Figure 3.

In vitro expression of AmTET in human embryonic kidney (HEK293T) cells. (a) Western blot analysis of the expression levels of TET-HA proteins were analysed 48 h after transfection. GAPDH level is a protein loading control. (b) Genomic DNA from these cells was isolated and dot-blotted with specific anti-5hmC antibody. About 24–190 ng of each genomic DNA and the same amounts of PCR product with dCTP swapped for d5mCTP were used for this experiment.
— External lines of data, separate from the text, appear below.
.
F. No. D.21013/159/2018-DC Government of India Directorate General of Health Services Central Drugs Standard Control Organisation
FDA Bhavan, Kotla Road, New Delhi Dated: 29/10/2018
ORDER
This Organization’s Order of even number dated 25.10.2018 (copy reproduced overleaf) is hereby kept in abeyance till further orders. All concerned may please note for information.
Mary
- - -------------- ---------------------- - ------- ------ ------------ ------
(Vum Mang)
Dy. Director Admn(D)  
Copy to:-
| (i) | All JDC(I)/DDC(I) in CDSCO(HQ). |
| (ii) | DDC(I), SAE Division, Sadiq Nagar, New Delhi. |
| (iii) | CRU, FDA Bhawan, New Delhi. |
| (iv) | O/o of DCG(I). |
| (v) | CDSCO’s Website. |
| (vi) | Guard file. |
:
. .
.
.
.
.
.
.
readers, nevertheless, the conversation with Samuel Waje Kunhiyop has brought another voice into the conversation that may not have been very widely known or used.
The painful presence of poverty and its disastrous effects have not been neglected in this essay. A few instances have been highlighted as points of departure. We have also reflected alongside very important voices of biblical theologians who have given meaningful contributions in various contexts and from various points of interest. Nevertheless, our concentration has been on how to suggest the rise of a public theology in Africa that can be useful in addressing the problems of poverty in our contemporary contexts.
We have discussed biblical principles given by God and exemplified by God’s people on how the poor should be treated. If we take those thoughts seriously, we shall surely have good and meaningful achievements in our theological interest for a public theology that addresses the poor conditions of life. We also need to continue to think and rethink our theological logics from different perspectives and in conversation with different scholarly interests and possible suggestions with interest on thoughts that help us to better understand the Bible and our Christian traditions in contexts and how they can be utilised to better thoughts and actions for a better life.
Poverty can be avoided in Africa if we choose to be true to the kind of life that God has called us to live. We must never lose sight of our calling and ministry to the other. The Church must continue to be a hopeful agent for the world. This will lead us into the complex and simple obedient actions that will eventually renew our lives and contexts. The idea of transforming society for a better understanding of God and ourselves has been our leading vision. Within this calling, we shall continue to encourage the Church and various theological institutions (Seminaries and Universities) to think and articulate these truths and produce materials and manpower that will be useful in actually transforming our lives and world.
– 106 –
About 0.25–2ng of PCR product with dCTP swapped for d5hmCTP was used as a positive control. Signal obtained from cells expressing wild-type TETs is stronger than from cells expressing GFP or a catalytically inactivated honeybee TET. (c) Data obtained from three independent dot-blots were quantified by densitometry. Results were normalized with DNA obtained from cells expressing GFP (set as 1). (d) TET localization and 5hmC presence in transfected HEK293T cells was analysed via immunofluorescence. HA-tagged TET proteins (orange) localize mainly in the nuclei (blue). Cells that express catalytically competent TETs also have more 5hmC (red). The increase of hydroxymethylation in transfected cells is statistically significant (the p-value of the null hypothesis is 0.054). Scale bar, 20 µm. The arrows point to cells with TETs. The image represents a single slice of a confocal stack. The ring for 5hmC staining is expected because of the penetration depth of denaturation affecting the 5hmC detection. In contrast, both TET detection and DAPI staining do not require denaturation of the DNA, and hence do not show the same ring feature. Although HEK293 cells have very low endogenous TET and 5hmC, their residual amounts result in a small background.